A Study of Pemetrexed Plus Carboplatin Followed by Maintenance Pemetrexed vs Paclitaxel Plus Carboplatin and Bevacizumab Followed by Maintenance Bevacizumab in Patients With Advanced NCSLC of Nonsquamous Histology


This is a multicenter, randomized, open-label, Phase III trial. Eligible patients will be
randomized in a 1:1 ratio to receive pemetrexed and carboplatin followed by pemetrexed or
paclitaxel, carboplatin, and bevacizumab followed by bevacizumab as their study treatment.
Patients randomized to Pemetrexed + Carboplatin + Pemetrexed will receive folic acid,
vitamin B12, and dexamethasone as stated in the pemetrexed label. Before administration of
paclitaxel, patients randomized to Paclitaxel + Carboplatin + Bevacizumab will receive
premedication (dexamethasone, diphenhydramine, and cimetidine or ranitidine) as recommended
in the paclitaxel label.


Inclusion Criteria:



- a histologic or cytologic diagnosis of advanced NSCLC (Stage IV from the American
Joint Committee on Cancer Staging Criteria (AJCC) staging system, version 7.0,
including both M1a and M1b), other than predominantly squamous cell histology, that
is not amenable to curative therapy. Patients may not have received any prior
systemic chemotherapy, immunotherapy, targeted therapy, or biological therapy,
including adjuvant therapy, for any stage of NSCLC.

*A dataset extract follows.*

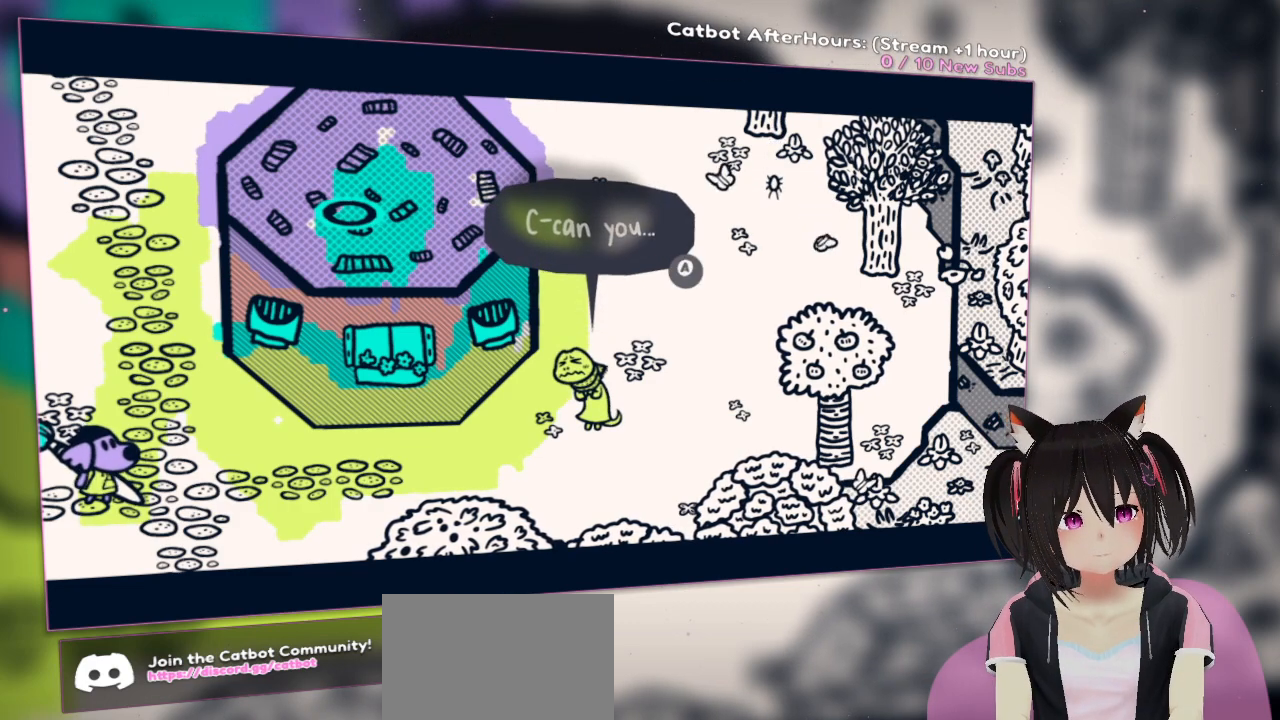
{"dt_ms": 500, "buttons": [], "left_stick": "center", "right_stick": "center", "events": [[333, "B", "down"], [417, "B", "up"]]}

- prior radiation therapy is allowed to < 25% of the bone marrow; however, prior
radiation to the whole pelvis not allowed.

- good performance status

- adequate organ function

- estimated life expectancy of at least 12 weeks.

Exclusion Criteria:

- known central nervous system (CNS) disease, other than treated brain metastasis.

- major surgical procedure, open biopsy, open pleurodesis, or significant traumatic
injury within 28 days prior to study or have an anticipated need for major surgery
during the study.

- core biopsy or other minor surgical procedure, excluding placement of vascular access
device, closed pleurodesis, thoracentesis, and mediastinoscopy, within 7 days prior
to study.

- history of gastrointestinal fistula, perforation, or abscess, inflammatory bowel
disease, or diverticulitis.

- currently receiving ongoing treatment with full-dose warfarin or equivalent

- significant vascular disease within 6 months prior to Day 1 of Cycle 1.

- evidence of bleeding diathesis or coagulopathy.

- serious concomitant systemic disorder that, in the opinion of the investigator, would
compromise the patient's ability to adhere to the protocol.

- serious cardiac condition, such as myocardial infarction, angina, or heart disease.

- inadequately controlled hypertension

- any prior history of hypertensive crisis or hypertensive encephalopathy.

- serious, nonhealing wound, active ulcer, or untreated bone fracture.

- another active malignancy, other than superficial basal cell and superficial squamous
(skin) cell, or carcinoma in situ of the cervix within the last 5 years.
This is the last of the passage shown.